Ground System Vital to Mission’s Success
"Once the spacecraft flies, it is under the control of the ground system," Beshore explained.
Ground system operations include planning scientific observations, designing and implementing spacecraft navigation, verifying that the spacecraft is safe at all times during its journey, programming the commands that control the spacecraft and transmitting them over the Deep Space Network, and retrieving data from the spacecraft, processing and analyzing it.
"Many ground system activities will take place right here in Tucson," Beshore said. "We will decide where we want to go, what data we want to acquire, and how to process the data once it starts coming down from the spacecraft."
Along with activity on the ground, the mission already is delivering considerable economic benefits to Arizona's economy.

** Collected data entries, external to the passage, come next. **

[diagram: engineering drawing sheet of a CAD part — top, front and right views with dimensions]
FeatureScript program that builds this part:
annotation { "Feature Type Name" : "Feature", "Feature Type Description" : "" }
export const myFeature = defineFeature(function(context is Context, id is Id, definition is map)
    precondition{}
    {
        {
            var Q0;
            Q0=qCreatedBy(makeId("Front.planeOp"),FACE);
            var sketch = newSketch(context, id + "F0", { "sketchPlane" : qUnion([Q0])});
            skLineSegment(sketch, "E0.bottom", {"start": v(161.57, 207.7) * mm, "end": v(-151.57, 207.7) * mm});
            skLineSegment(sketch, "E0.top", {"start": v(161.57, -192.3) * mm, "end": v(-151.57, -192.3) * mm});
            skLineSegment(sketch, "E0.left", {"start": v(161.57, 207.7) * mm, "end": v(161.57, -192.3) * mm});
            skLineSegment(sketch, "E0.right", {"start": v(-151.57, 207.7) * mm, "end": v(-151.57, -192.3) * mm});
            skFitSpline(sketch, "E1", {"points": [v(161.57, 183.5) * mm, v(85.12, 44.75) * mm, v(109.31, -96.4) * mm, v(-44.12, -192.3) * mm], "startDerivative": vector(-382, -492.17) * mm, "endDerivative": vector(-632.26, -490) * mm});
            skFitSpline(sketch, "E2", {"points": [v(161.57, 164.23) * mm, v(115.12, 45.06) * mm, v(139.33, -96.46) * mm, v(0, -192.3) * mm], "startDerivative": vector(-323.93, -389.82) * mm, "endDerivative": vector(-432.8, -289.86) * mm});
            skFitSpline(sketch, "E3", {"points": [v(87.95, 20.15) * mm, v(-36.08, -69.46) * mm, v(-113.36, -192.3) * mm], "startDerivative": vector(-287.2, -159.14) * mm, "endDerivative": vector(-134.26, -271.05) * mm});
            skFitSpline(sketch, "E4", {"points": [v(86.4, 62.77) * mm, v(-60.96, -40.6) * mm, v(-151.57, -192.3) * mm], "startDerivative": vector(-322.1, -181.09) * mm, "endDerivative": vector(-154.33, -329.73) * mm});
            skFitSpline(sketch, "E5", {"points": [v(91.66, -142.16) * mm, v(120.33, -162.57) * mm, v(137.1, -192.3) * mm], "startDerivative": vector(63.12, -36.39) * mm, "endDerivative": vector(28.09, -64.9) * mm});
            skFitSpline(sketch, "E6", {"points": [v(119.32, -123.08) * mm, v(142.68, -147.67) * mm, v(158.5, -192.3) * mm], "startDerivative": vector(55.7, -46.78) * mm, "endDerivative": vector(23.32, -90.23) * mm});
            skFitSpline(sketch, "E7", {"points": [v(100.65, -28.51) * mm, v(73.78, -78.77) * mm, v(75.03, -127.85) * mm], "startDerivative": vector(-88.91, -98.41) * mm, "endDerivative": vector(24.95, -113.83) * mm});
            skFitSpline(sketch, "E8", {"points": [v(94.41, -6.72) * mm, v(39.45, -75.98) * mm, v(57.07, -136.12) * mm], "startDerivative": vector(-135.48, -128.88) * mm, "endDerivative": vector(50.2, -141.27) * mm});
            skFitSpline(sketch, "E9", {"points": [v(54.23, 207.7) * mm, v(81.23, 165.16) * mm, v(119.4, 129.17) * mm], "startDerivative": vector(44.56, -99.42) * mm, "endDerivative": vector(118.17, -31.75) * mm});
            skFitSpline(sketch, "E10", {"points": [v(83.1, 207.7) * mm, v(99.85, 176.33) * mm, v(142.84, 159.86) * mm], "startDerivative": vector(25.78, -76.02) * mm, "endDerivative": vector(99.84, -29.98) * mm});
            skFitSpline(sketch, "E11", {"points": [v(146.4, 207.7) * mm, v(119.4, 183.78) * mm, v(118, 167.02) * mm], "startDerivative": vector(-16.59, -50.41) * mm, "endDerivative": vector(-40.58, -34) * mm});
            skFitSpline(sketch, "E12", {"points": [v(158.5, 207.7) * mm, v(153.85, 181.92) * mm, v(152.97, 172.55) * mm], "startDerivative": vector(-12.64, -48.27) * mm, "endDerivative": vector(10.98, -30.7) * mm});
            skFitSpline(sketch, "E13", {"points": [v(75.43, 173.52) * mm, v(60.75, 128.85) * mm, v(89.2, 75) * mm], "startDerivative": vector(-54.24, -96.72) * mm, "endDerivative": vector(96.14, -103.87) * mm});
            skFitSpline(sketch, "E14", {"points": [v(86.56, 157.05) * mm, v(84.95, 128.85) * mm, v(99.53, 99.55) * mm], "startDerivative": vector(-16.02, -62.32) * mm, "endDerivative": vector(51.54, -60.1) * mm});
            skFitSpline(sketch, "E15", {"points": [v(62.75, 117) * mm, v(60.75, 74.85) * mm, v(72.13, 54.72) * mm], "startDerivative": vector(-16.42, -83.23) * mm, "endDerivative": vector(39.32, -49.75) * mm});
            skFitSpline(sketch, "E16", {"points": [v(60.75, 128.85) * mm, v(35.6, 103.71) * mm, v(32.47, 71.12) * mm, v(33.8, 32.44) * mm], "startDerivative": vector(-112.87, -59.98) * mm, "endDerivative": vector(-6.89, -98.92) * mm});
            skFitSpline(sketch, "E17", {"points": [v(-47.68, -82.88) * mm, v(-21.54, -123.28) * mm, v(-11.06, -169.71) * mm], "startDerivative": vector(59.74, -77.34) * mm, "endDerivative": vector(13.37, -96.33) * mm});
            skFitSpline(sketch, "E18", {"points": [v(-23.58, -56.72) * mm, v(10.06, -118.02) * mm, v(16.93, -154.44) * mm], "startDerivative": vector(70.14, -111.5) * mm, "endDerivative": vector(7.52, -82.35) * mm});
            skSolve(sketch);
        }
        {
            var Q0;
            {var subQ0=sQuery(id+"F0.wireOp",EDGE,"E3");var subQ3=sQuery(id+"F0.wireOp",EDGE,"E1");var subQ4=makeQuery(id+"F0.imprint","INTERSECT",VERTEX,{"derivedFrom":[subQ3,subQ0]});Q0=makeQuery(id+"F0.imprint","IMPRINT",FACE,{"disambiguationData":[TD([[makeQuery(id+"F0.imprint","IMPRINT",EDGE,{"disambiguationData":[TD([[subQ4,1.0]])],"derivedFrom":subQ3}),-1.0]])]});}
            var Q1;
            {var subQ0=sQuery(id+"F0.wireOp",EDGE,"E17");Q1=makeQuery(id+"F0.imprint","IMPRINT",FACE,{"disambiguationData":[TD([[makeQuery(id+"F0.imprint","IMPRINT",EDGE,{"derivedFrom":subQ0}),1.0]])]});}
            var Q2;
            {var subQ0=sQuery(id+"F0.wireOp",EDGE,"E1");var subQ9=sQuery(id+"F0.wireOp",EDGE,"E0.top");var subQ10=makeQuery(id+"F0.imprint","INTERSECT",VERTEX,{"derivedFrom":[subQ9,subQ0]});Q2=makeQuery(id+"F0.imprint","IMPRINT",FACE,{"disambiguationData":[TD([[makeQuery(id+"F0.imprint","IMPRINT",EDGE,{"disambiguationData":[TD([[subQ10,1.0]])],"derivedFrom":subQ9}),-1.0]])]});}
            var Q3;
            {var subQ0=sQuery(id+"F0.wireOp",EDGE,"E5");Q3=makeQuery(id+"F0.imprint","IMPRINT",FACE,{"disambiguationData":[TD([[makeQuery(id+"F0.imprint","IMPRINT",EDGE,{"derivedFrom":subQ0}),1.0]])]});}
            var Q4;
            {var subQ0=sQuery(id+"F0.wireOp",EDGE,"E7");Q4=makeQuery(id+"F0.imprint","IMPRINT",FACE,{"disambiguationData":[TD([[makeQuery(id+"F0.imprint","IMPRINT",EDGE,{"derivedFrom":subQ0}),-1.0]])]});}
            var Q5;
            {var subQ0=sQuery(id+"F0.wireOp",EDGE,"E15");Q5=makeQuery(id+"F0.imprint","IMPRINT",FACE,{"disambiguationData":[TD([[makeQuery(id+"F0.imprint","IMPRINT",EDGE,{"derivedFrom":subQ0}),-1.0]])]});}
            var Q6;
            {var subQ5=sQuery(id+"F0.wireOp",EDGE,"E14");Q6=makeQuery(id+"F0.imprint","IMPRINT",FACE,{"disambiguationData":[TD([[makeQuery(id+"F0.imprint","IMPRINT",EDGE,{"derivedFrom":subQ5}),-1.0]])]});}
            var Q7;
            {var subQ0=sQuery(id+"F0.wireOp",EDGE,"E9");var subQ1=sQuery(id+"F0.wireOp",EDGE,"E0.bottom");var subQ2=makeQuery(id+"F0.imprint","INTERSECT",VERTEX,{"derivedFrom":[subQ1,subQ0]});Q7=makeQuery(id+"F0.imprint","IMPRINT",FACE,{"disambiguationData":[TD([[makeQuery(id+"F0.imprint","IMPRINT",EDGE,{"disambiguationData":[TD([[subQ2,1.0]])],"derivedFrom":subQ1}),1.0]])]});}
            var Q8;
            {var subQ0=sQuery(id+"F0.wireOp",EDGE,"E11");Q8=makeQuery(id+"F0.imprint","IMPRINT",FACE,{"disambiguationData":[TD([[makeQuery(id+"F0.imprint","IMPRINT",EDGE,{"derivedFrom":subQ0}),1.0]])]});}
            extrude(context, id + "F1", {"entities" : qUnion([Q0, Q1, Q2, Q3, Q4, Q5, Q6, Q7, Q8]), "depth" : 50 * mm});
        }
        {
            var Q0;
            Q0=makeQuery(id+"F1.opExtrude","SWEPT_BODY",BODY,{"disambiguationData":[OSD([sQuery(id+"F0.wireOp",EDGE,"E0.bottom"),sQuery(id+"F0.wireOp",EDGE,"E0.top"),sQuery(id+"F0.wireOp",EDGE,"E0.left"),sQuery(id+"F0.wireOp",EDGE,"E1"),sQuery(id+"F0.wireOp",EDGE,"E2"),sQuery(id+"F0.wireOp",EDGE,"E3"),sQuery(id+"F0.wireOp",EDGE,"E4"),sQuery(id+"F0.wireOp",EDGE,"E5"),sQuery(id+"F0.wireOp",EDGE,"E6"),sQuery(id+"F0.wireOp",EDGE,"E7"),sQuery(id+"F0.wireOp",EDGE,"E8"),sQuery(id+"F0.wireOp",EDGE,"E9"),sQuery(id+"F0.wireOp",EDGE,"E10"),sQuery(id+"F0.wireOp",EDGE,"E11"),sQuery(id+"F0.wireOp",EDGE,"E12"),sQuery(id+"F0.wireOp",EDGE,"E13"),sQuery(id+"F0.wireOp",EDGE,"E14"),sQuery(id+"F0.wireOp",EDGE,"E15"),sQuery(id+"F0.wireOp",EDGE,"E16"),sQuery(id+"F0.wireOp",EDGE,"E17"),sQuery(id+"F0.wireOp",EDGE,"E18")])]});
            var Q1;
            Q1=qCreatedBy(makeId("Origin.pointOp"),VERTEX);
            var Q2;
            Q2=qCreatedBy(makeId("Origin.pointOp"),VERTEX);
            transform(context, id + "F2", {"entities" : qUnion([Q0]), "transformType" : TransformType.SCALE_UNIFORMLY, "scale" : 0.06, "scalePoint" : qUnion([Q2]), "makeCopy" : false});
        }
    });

The camera system engineering and fabrication teams are fully operational, and SPOC is close to planned staffing levels. KinetX, a company based in Tempe, Ariz., is tasked with navigating the spacecraft, while the thermal emission spectrometer, OTES, is being built by Arizona State University, also in Tempe.
The public can follow mission progress on the OSIRIS-REx website and the PI blog, as well as on Facebook and Twitter. As part of its public engagement effort, people around the world are invited to submit their names to be etched on a microchip and placed aboard the spacecraft. After signing up with the “Messages to Bennu” campaign, participants are able to download and print a certificate documenting their participation in the OSIRIS-REx mission.
OSIRIS-REx is the second NASA mission led by the UA. In May of 2008, the UA's Phoenix Mars lander touched down near the north pole of Mars, in the first Mars mission ever led by a university. Phoenix confirmed and examined patches of the widespread deposits of underground water ice and found evidence suggesting occasional presence of thawed water. The UA also operates the HiRISE camera onboard NASA's Mars Reconnaissance Orbiter, which has photographed the surface of the red planet in stunning detail. Other NASA missions involving UA scientists include the Cassini spacecraft studying Saturn and its moon Titan, the JUNO mission to Jupiter and the MESSENGER spacecraft orbiting Mercury.